■ Try it ■
Extract all lines from the data beneath that include the word "Москве".
(Provided data)
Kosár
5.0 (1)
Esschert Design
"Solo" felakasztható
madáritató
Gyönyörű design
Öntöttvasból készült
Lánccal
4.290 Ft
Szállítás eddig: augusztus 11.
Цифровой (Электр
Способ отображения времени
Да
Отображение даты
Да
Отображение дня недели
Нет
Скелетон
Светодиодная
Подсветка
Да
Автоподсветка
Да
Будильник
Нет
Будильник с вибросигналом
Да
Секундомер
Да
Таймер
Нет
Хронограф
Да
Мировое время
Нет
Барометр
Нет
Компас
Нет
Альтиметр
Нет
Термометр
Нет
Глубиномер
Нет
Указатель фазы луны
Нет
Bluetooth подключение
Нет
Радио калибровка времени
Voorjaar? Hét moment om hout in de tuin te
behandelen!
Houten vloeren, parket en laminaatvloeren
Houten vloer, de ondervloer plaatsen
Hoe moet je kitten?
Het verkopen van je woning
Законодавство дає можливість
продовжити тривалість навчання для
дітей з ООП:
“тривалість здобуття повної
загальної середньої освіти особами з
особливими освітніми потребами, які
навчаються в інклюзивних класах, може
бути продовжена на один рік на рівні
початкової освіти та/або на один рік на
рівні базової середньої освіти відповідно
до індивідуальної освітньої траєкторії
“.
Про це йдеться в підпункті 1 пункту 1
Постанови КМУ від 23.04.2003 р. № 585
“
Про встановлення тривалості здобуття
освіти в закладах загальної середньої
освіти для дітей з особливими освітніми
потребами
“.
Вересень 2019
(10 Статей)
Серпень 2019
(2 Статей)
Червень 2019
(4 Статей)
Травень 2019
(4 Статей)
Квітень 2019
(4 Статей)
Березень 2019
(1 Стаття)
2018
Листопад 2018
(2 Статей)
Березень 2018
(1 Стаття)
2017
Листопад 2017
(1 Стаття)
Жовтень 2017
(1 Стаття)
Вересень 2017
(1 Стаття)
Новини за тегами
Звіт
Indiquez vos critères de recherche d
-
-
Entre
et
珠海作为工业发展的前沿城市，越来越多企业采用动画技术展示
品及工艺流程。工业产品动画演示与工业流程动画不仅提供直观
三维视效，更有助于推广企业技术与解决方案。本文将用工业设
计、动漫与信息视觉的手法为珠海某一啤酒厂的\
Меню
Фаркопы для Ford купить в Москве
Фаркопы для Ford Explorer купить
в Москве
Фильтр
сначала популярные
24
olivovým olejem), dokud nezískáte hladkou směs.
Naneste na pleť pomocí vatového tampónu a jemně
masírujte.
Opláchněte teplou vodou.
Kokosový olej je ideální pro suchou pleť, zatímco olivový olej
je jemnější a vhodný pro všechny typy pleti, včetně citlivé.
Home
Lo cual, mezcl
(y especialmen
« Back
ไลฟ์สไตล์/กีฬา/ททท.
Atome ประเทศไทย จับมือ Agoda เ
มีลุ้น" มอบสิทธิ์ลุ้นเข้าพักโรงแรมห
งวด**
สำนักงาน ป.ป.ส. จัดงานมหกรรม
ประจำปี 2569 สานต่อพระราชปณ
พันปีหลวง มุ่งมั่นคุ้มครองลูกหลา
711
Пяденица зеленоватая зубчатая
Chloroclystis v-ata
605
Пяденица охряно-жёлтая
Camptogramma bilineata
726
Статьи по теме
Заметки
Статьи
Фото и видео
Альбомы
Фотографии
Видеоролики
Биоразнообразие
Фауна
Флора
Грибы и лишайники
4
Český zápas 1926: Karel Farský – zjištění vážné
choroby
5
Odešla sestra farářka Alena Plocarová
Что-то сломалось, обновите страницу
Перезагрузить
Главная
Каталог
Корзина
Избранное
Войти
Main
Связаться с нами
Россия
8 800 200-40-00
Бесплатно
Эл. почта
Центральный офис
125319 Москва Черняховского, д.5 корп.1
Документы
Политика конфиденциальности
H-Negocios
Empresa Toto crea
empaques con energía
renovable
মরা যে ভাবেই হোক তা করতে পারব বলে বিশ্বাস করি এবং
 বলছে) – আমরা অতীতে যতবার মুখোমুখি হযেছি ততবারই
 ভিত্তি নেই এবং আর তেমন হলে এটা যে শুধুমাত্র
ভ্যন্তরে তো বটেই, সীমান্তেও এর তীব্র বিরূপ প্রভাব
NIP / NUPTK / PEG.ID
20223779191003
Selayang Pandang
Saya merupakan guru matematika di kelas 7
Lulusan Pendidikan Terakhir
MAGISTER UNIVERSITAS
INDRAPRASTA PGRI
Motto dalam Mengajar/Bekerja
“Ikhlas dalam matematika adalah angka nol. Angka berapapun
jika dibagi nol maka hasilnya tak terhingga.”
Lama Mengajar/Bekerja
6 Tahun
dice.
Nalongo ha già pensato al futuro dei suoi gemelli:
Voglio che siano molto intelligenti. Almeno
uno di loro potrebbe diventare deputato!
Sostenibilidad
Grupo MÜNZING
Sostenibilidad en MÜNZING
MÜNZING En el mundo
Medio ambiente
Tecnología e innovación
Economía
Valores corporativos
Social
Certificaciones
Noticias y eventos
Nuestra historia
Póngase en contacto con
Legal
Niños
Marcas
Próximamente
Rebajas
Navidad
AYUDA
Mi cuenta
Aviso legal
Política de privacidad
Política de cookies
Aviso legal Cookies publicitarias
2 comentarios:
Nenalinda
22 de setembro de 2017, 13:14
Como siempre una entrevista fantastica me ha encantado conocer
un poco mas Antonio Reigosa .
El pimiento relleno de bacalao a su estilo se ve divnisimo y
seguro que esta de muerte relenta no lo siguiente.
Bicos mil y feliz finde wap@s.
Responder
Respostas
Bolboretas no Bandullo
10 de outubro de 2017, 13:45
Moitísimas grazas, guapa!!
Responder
(End Provided data)
■ Answer box ■
Фаркопы для Ford купить в Москве
в Москве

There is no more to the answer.